Il primo mammifero con la placenta

Via Wired.it
di Martina Saporiti


Piccolo, ricoperto da pelliccia, con una lunga coda e zampe corte. Non è un topo ma il progenitore dei mammiferi placentati, un animaletto dal peso poco superiore ai 200 grammi e ghiotto di insetti che, circa 66 milioni di anni fa, ha occupato le nicchie ecologiche lasciate vacanti dai dinosauri e dagli altri animali spazzati via da uno dei più grandi eventi di estinzione della storia della Terra. L’identikit di questa creatura è stato ricostruito da un gruppo di ricerca coordinato da Maureen O'Leary della Stony Brook University, in Usa, grazie all’analisi di tratti anatomici e dati genetici ricavati da 86 specie di mammiferi placentati, viventi e fossili. Tutti i dettagli dello studio sono nell’articolo pubblicato su Science.
 Quando ha avuto inizio il processo di diversificazione che ha portato alla comparsa delle oltre 5 mila specie di mammiferi placentati oggi esistenti? I ricercatori se lo chiedono da anni, e non sempre sono arrivati alle stesse conclusioni. Basandosi esclusivamente sui fossili, alcuni hanno collocato l’origine del primo mammifero dotato di placenta (l’organo che regola gli scambi metabolici tra madre e figlio) subito dopo l’estinzione del Cretaceo-Paleocene (K-Pg) avvenuta all’incirca 66 milioni di anni fa. Fu un evento che eliminò il 75% delle specie allora presenti sulla Terra, dinosauri non aviani compresi. È naturale che con la scomparsa di tutti questi animali si liberarono spazi e risorse, e di questa improvvisa abbondanza approfittarono i mammiferi placentati che iniziarono a diversificarsi così da evitare una competizione interna.

[Dati raccolti]
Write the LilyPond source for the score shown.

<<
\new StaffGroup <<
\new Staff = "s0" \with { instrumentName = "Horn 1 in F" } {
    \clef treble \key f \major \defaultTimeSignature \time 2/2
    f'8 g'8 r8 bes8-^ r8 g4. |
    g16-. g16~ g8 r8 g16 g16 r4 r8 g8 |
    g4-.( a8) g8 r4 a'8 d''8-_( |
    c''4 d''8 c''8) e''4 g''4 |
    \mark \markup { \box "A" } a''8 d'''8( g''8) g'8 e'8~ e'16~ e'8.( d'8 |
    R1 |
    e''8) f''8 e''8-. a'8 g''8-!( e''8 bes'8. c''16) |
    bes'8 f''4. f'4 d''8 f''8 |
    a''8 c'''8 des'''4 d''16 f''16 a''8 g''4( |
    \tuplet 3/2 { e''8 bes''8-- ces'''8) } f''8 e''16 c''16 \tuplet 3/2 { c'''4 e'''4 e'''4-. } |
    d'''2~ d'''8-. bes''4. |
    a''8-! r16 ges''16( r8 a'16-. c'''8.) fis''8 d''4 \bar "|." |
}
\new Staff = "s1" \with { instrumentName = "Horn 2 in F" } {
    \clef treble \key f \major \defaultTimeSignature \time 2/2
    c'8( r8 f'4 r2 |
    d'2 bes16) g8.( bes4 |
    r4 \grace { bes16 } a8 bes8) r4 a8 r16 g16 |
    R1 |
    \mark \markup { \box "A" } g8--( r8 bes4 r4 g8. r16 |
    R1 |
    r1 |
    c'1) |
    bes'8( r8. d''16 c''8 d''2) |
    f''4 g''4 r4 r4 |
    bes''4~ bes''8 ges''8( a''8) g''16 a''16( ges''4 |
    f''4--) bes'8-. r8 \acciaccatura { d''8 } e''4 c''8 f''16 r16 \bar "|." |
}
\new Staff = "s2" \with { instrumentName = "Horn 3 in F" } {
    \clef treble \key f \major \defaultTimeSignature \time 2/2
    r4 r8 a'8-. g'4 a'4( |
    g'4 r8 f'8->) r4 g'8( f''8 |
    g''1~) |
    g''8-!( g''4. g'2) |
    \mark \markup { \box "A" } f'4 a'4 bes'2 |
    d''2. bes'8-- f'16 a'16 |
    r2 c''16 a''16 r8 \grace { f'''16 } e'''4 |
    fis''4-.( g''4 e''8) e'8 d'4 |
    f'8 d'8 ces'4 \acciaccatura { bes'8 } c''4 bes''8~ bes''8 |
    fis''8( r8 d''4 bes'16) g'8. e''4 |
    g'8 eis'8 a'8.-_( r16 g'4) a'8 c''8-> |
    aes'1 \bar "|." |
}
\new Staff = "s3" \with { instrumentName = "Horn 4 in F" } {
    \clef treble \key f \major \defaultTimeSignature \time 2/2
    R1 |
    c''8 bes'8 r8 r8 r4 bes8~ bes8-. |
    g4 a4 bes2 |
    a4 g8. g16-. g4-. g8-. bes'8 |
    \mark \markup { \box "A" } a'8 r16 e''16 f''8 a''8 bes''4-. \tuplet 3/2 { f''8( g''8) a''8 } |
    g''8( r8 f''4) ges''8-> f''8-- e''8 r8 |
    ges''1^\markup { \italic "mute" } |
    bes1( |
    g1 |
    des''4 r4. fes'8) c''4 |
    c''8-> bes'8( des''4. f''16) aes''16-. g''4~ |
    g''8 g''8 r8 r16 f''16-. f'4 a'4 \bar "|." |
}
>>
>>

-- Consegna --
Prosegui il testo sul primo mammifero con la placenta a partire dal punto in cui si interrompe.

-- Soluzione --
 A partire dagli anni ’90, però, la crescente disponibilità di dati genetici ha rivoluzionato questo scenario spostando l’origine e la diversificazione della linea evolutiva dei mammiferi placentati al tardo Cretaceo, prima dell’estinzione K-Pg a cui, secondo questa ipotesi, sopravvissero. Qual è la storia più convincente? Per scoprirlo, l’équipe di O’Leary ha deciso di combinare l’analisi dei fossili con quella del DNA. In questa operazione, di grande aiuto è stato il progetto fondato dalla National Science Foundation conosciuto come MorphoBank, un immenso database di immagini e dati anatomici di animali estinti e viventi. Da questa banca dati, i ricercatori hanno scelto 86 specie di mammiferi placentati (di cui 40 fossili) da cui hanno selezionato oltre 4.500 tratti fenotipici come la presenza o assenza di denti, ossa particolari, pelliccia.
 Mappando questi tratti fenotipici sull’albero genealogico dei mammiferi placentati, e combinando quest’approccio a quello dell’analisi genetica, i ricercatori hanno ricostruito l’aspetto dell’ antenato di tutti i mammiferi dotati di placenta e, soprattutto, gli hanno dato un’età. Precisamente, questo animaletto comparve circa 200-400 mila anni dopo l’estinzione K-Pg, molto più tardi rispetto a quanto ipotizzato sulla base dei soli dati genetici. “Immaginiamo di essere sulla scena del crimine: il DNA è un indizio importante, ma lo è anche il corpo. Per la scienza è la stessa cosa, e solo combinando i dati genetici con quelli fossili siamo riusciti a ricostruire la storia passata con una precisione mai raggiunta prima”, ha spiegato O’Leary.